**WHAT YOU NEED TO DO**
Your output should be the line that contains "ring pip: (156, 86)" and all lines after it in the records, retyped exactly through the last one.

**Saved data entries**
___
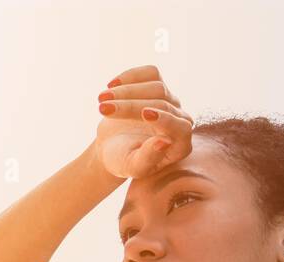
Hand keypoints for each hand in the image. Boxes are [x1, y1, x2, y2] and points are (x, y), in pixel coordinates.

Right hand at [93, 64, 193, 179]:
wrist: (112, 147)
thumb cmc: (123, 161)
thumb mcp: (132, 166)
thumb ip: (148, 158)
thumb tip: (164, 142)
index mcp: (180, 146)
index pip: (181, 129)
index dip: (165, 120)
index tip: (144, 115)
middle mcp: (181, 121)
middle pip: (162, 105)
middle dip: (130, 106)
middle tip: (103, 109)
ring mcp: (171, 102)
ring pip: (156, 86)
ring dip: (126, 91)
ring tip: (102, 100)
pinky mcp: (159, 86)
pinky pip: (150, 73)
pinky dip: (131, 75)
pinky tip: (111, 85)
___
**FINAL ANSWER**
ring pip: (156, 86)
ring dip: (126, 91)
ring tip: (102, 100)
pinky mcp: (159, 86)
pinky pip: (150, 73)
pinky dip: (131, 75)
pinky tip: (111, 85)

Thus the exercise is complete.